Table 1 Patient characteristics associated with favorable post-refractive outcomes and risk factors that weigh against proceeding with refractive surgery in patients with PPMD

Corneal topography plays a substantial role in preoperative counseling for refractive surgery in healthy eyes, and it should be weighted equally, if not more, heavily for patients with PPCD. Aldave et al. noted an association between PPCD and keratoconus, which is thought to be due to a shared abnormality in the visual system homeobox 1 (VSX1) gene [19]. This gene association raises concern that patients with PPCD may be more predisposed to postoperative ectasia than the general population. It is not clear whether there is an association between corneal steepening and central corneal thickness [19]; thus further observations are needed. We recommend that surgeons exercise a low threshold for advising against corneal refractive surgery in patients with suspicious or markedly steep keratometry.

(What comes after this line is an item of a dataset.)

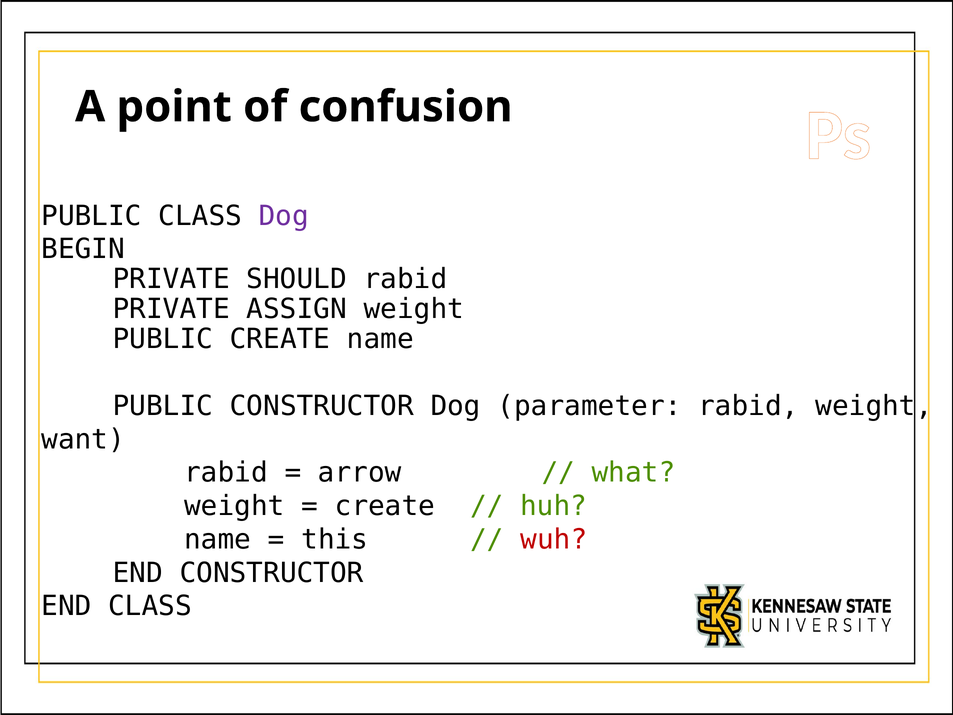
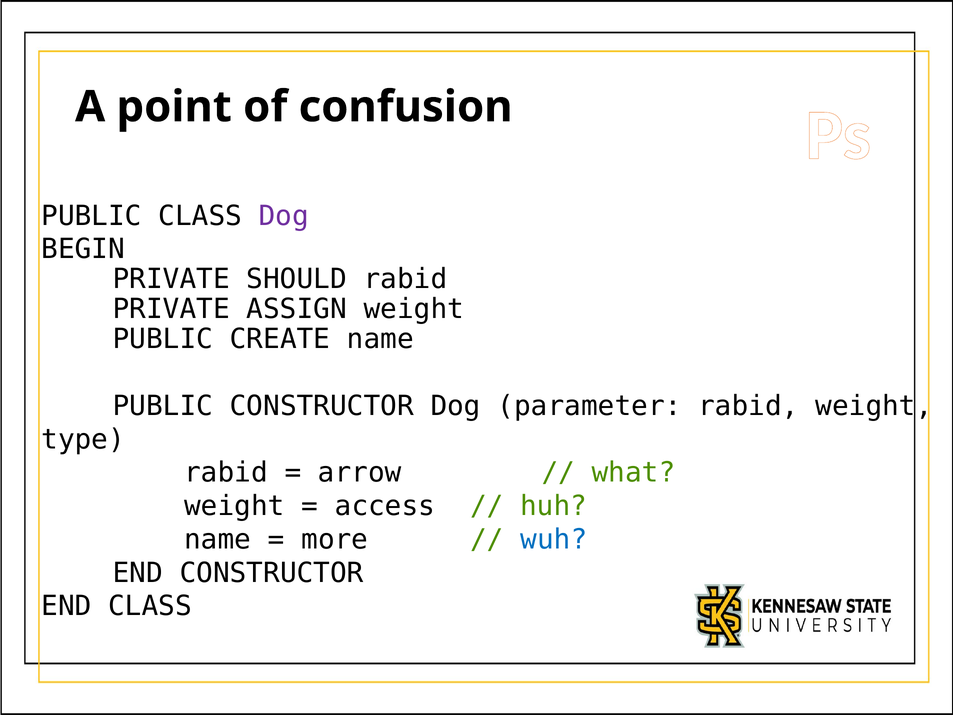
want: want -> type
create at (385, 506): create -> access
this: this -> more
wuh colour: red -> blue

A discussion of corneal refractive surgery in patients with PPCD would not be complete without diving into the anterior and posterior segments of the eye. Glaucomatous cupping induced by iris angle adhesions decreases visual potential, irrespective of refractive corrections. Thorough gonioscopy and dilated fundoscopic exam are warranted in the preoperative evaluation to ensure that patients with PPCD seeking PRK, LASIK, or SMILE have open angles and healthy optic nerves. Furthermore, the extensive postoperative steroid regimen, especially in PRK, places patients who are already predisposed to glaucoma at high risk for nerve damage.

Some have questioned whether preoperative gene testing is indicated for PPCD. As a result of the autosomal dominant inheritance pattern, eliciting a family history can help identify patients who may have asymptomatic PPCD. Different gene mutations stratify the three types of PPCD (type 1, unknown; type 2, COL8A2 gene on chromosome 1p34.3; type 3, TCF8 gene on chromosome 10p11.22) [1], along with abnormalities in the ZEB1 gene on chromosome 10p11.2 [20]. The lack of certainty about gene associations, as well as overlap between genetic abnormalities in PPCD, keratoconus, and other corneal dystrophies argues against the implementation of routine genetic screening at this time.

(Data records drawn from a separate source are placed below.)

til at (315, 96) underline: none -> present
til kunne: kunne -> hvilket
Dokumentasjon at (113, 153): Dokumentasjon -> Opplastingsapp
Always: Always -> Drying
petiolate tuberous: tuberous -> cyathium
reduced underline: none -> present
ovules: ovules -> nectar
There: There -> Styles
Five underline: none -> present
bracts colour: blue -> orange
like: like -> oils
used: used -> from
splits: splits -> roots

In conclusion, data on visual outcomes after LASIK, PRK, and SMILE in patients with PPCD is minimal. However, corneal refractive surgeries have been performed with successful outcomes in patients with mild disease, healthy preoperative ECD, and regular topography. Some caveats for surgeons to consider during preoperative counseling include the risk of unpredictable visual outcomes, refractive regression, further ECD loss, corneal decompensation, and postoperative keratoconus/ectasia. Patients should be aware that disease progression is possible in the setting of corneal refractive surgery, which may limit the success of their refractive outcomes. If proceeding with laser vision correction, it is imperative for the surgeon and patient to have a detailed discussion about these potential outcomes.